[Collected data entries]
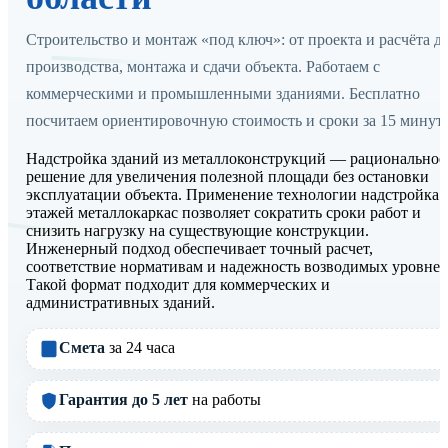
Строительство и монтаж «под ключ»: от проекта и расчёта д
производства, монтажа и сдачи объекта. Работаем с
коммерческими и промышленными зданиями. Бесплатно
посчитаем ориентировочную стоимость и сроки за 15 минут.
Надстройка зданий из металлоконструкций — рациональное
решение для увеличения полезной площади без остановки
эксплуатации объекта. Применение технологии надстройка
этажей металлокаркас позволяет сократить сроки работ и
снизить нагрузку на существующие конструкции.
Инженерный подход обеспечивает точный расчет,
соответствие нормативам и надежность возводимых уровней
Такой формат подходит для коммерческих и
административных зданий.
Смета
за 24 часа
Гарантия до 5 лет
на работы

**Task to complete:** Copy out the text lines from every row above without changing anything, keeping each line as it is. Leave the pictures out of your answer.

**Answer to the problem:**
Строительство и монтаж «под ключ»: от проекта и расчёта д
производства, монтажа и сдачи объекта. Работаем с
коммерческими и промышленными зданиями. Бесплатно
посчитаем ориентировочную стоимость и сроки за 15 минут.
Надстройка зданий из металлоконструкций — рациональное
решение для увеличения полезной площади без остановки
эксплуатации объекта. Применение технологии надстройка
этажей металлокаркас позволяет сократить сроки работ и
снизить нагрузку на существующие конструкции.
Инженерный подход обеспечивает точный расчет,
соответствие нормативам и надежность возводимых уровней
Такой формат подходит для коммерческих и
административных зданий.
Смета
за 24 часа
Гарантия до 5 лет
на работы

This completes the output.